2.2. Ingevolge artikel 5, eerste lid, onder a, van de AWBZ is verzekerd overeenkomstig de bepalingen van deze wet degene die ingezetene is.
Ingevolge het derde lid kan, bij of krachtens algemene maatregel van bestuur, in afwijking van het eerste lid, uitbreiding dan wel beperking worden gegeven aan de kring der verzekerden. In die algemene maatregel van bestuur kan aan het CVZ worden opgedragen op een aanvraag van een belanghebbende die bij de algemene maatregel van bestuur van de verzekering ingevolge deze wet is uitgezonderd, een verklaring af te geven dat hij niet is verzekerd.

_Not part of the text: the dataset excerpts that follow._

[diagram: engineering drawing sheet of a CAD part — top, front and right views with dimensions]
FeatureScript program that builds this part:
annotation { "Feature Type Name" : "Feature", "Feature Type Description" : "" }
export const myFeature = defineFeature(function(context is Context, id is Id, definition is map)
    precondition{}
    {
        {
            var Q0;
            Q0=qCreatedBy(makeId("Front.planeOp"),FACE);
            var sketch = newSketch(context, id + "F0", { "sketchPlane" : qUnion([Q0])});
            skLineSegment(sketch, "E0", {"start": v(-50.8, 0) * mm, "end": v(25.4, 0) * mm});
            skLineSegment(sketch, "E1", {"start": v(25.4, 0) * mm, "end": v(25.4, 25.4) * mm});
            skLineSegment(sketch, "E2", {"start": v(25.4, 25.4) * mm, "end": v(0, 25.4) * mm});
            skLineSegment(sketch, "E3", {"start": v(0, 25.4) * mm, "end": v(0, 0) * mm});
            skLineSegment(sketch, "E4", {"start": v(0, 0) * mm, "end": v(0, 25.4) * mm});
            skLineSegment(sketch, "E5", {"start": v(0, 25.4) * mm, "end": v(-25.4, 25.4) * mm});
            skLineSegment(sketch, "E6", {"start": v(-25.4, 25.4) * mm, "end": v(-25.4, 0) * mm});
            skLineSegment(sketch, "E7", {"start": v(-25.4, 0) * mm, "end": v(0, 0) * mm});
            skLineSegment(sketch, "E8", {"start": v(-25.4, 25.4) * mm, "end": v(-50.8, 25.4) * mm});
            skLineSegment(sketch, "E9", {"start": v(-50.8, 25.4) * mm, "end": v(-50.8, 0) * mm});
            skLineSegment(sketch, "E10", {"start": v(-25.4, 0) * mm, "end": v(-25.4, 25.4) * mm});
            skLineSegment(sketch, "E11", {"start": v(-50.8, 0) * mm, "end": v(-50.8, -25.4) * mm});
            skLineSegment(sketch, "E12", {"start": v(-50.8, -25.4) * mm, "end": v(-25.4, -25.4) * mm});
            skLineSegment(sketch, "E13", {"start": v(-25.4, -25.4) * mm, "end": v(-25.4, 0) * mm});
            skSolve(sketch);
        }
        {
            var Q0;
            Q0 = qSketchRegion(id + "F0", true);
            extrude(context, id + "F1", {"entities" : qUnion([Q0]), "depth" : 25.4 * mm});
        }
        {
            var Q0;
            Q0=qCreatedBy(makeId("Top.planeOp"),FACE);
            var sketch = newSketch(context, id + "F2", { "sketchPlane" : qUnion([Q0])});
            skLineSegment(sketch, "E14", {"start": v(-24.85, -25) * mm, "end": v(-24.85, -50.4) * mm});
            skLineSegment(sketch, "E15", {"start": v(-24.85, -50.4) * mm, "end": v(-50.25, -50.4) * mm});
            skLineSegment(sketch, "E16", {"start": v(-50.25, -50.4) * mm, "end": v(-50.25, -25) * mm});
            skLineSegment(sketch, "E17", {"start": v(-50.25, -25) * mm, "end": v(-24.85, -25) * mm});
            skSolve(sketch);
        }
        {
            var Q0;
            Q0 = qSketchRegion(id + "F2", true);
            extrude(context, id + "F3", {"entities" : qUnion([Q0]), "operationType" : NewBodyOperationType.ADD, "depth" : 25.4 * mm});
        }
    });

Het Besluit uitbreiding en beperking kring verzekerden volksverzekeringen 1999, Stb. 1998, 746 (hierna: het Besluit) bevat de algemene maatregel van bestuur als hier bedoeld.
Ingevolge artikel 21, eerste lid, van het Besluit is niet verzekerd op grond van de AWBZ de persoon die in Nederland woont, doch die met toepassing van een verordening van de Raad van de Europese Gemeenschappen of van een door Nederland met een of meer andere staten gesloten verdrag inzake sociale zekerheid, in Nederland recht kan doen gelden op verstrekkingen die hem in beginsel worden verleend ten laste van een andere Lid-Staat van de Europese Unie dan wel een andere staat die partij is bij de Overeenkomst betreffende de Europese Economische Ruimte of een staat waarmee Nederland een verdrag inzake sociale zekerheid heeft gesloten.
Ingevolge het zesde lid, voor zover thans van belang, geeft het CVZ op aanvraag van de persoon, bedoeld in het eerste lid, een verklaring af dat hij niet verzekerd is.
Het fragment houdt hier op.